Stored data entries
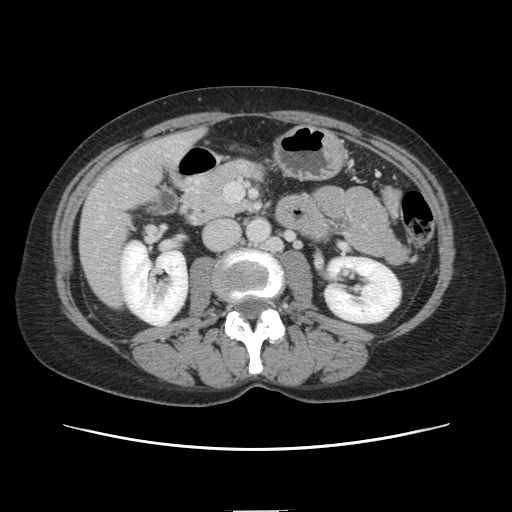
Contrast-enhanced abdominal CT, one axial slice. Position 45 of 141 along the scan axis. 120 kVp. Soft-tissue window (W 400 / L 40 HU). 512 × 512 image matrix, field of view 350 × 350 mm. Case-level facts recorded for this patient, not image findings: patient: female, age 74 years at operation; diagnosis: colorectal cancer liver metastases, imaged before liver resection; multiple liver metastases: yes; largest metastasis: 3.2 cm; disease in both lobes: yes.
Structures marked on this image (expert manual segmentation):
- liver: bounding box <81,131,201,308> (left, top, right, bottom; pixels)
- planned liver remnant (the part of the liver to remain after resection): <182,131,201,153>
- portal vein (with intrahepatic branches): <100,217,103,220>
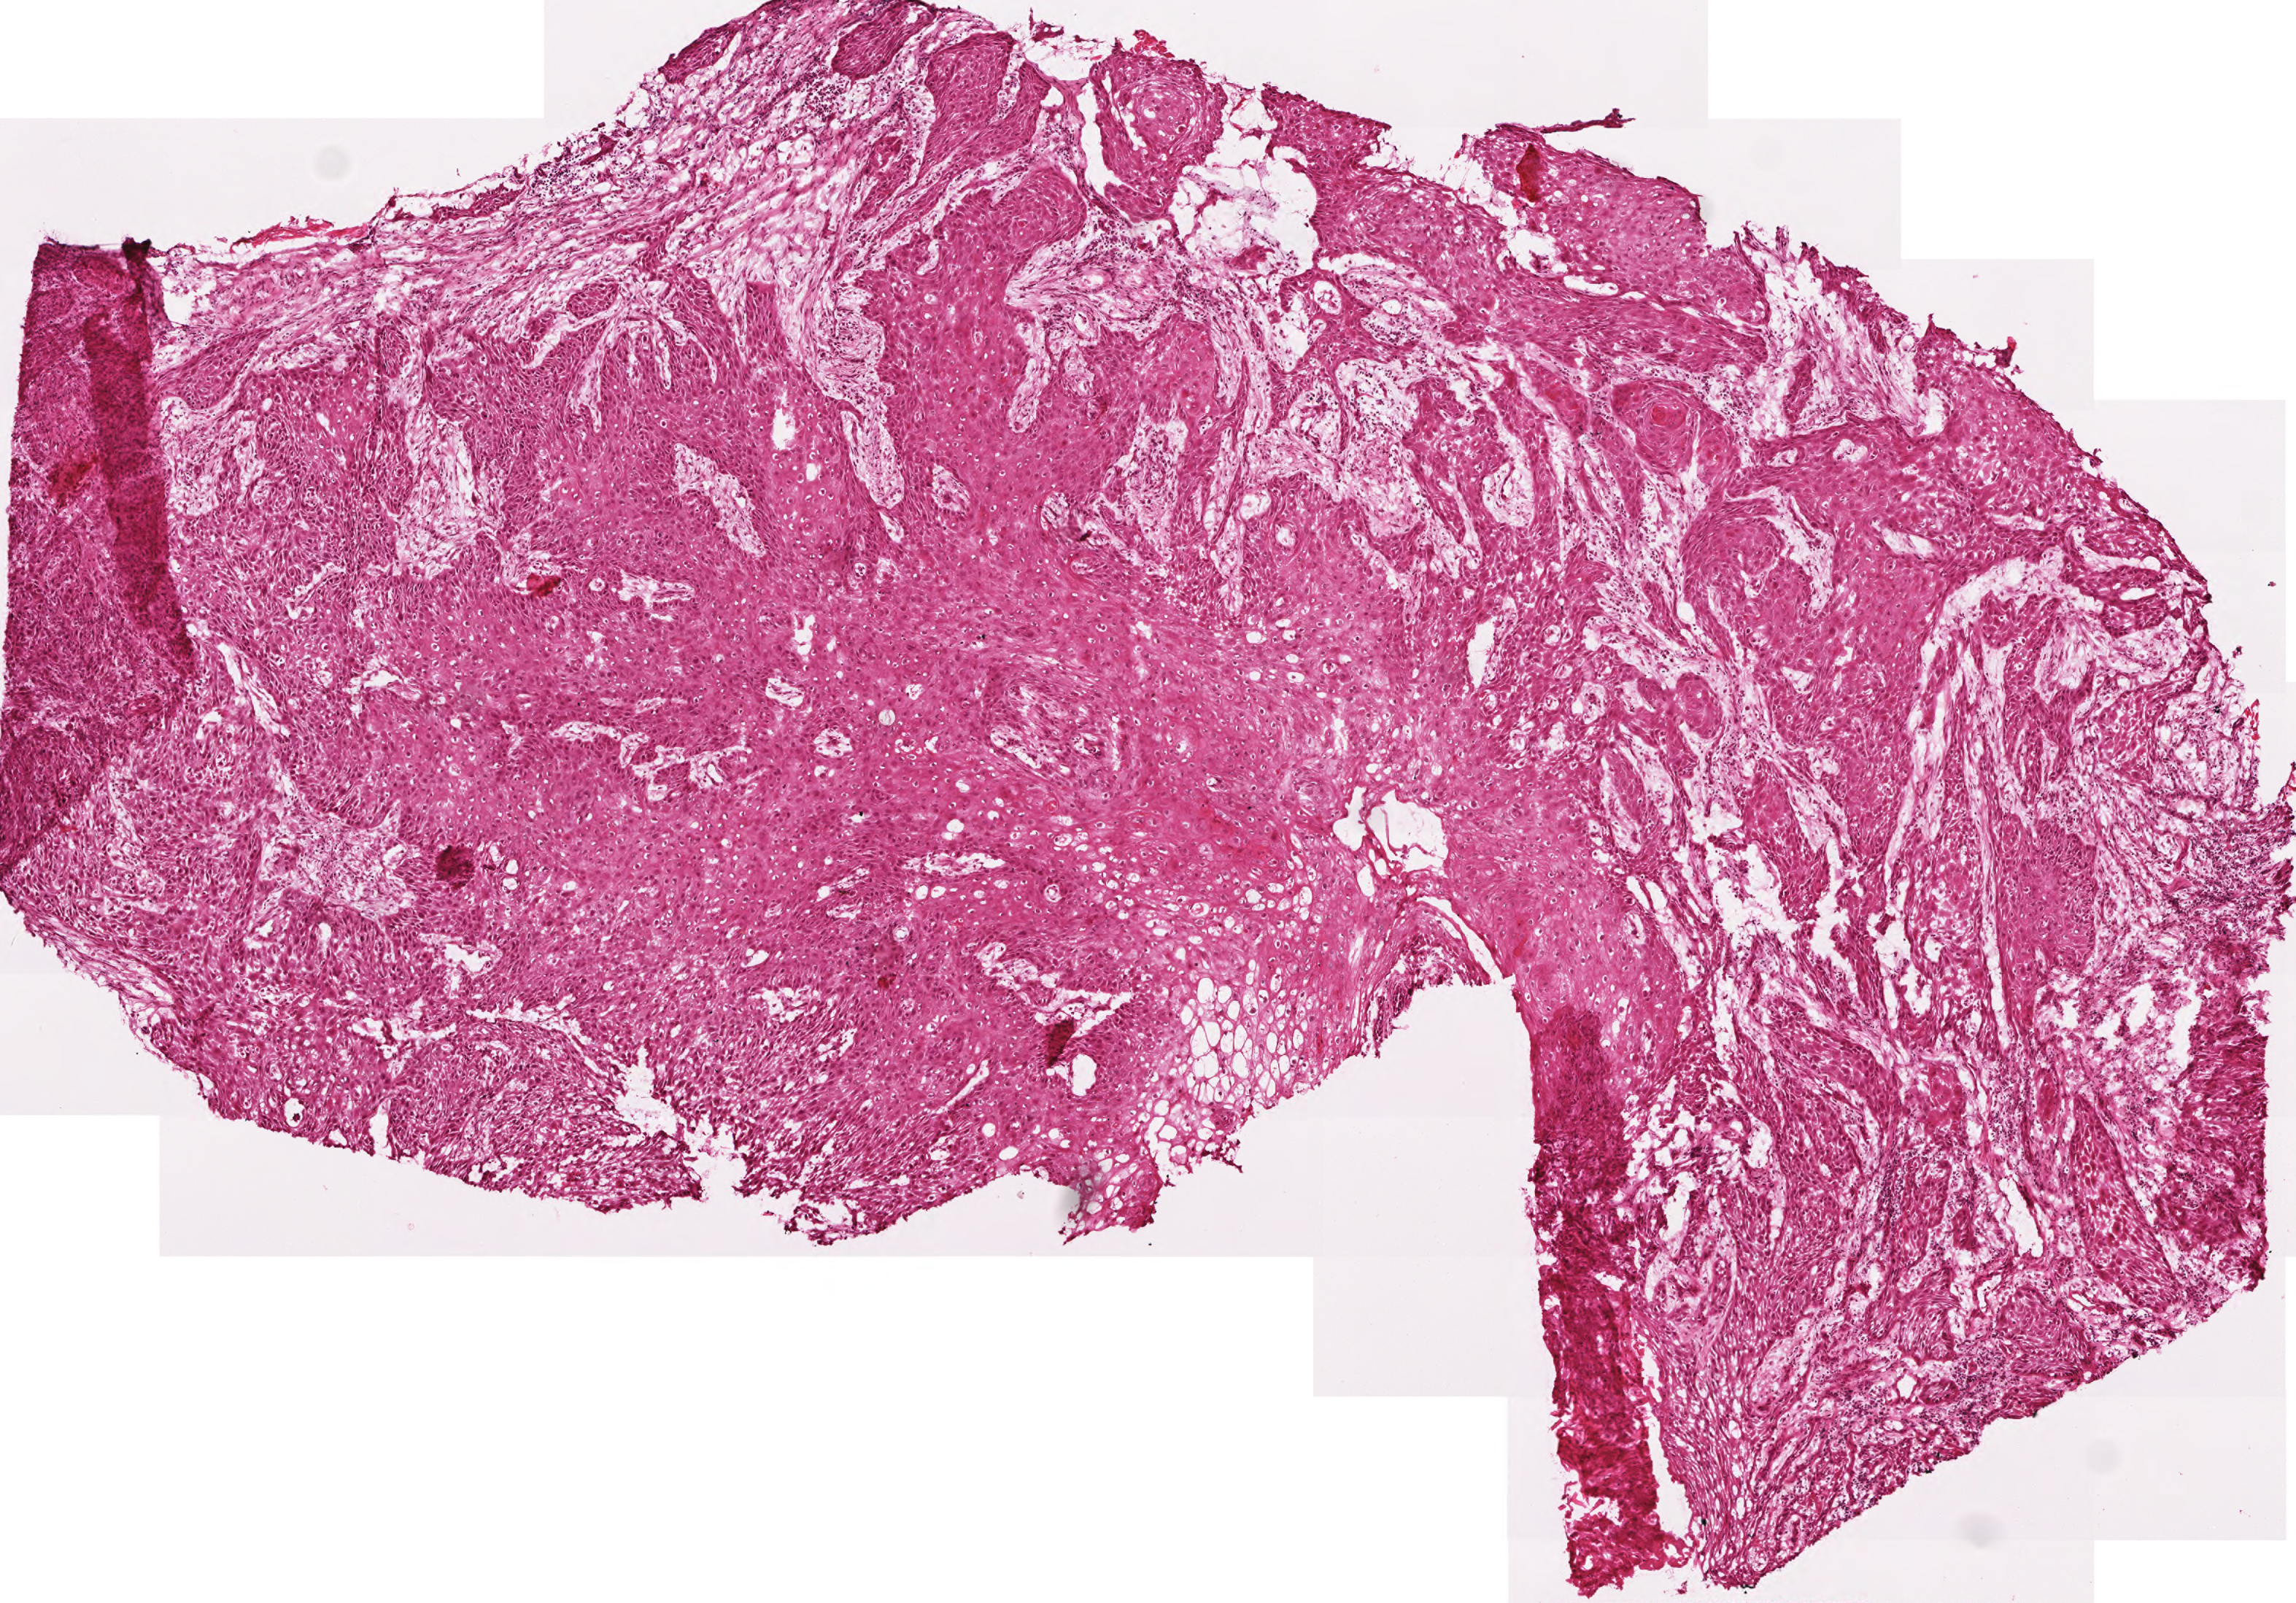
Digitized Hematoxylin and eosin (H&E) stained tissue section (whole slide) — low-resolution overview of the scanned area, about 3.1 x 2.2 mm. Frozen section. Sample: primary tumour, head and neck. Male, age 58 years at initial diagnosis.
Histologic diagnosis: Squamous cell carcinoma, NOS (overlapping lesion of lip, oral cavity and pharynx).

__The problem__.
Repeat every record above exactly, but drop the pictures.

__Reply__.
Contrast-enhanced abdominal CT, one axial slice. Position 45 of 141 along the scan axis. 120 kVp. Soft-tissue window (W 400 / L 40 HU). 512 × 512 image matrix, field of view 350 × 350 mm. Case-level facts recorded for this patient, not image findings: patient: female, age 74 years at operation; diagnosis: colorectal cancer liver metastases, imaged before liver resection; multiple liver metastases: yes; largest metastasis: 3.2 cm; disease in both lobes: yes.
Structures marked on this image (expert manual segmentation):
- liver: bounding box <81,131,201,308> (left, top, right, bottom; pixels)
- planned liver remnant (the part of the liver to remain after resection): <182,131,201,153>
- portal vein (with intrahepatic branches): <100,217,103,220>
Digitized Hematoxylin and eosin (H&E) stained tissue section (whole slide) — low-resolution overview of the scanned area, about 3.1 x 2.2 mm. Frozen section. Sample: primary tumour, head and neck. Male, age 58 years at initial diagnosis.
Histologic diagnosis: Squamous cell carcinoma, NOS (overlapping lesion of lip, oral cavity and pharynx).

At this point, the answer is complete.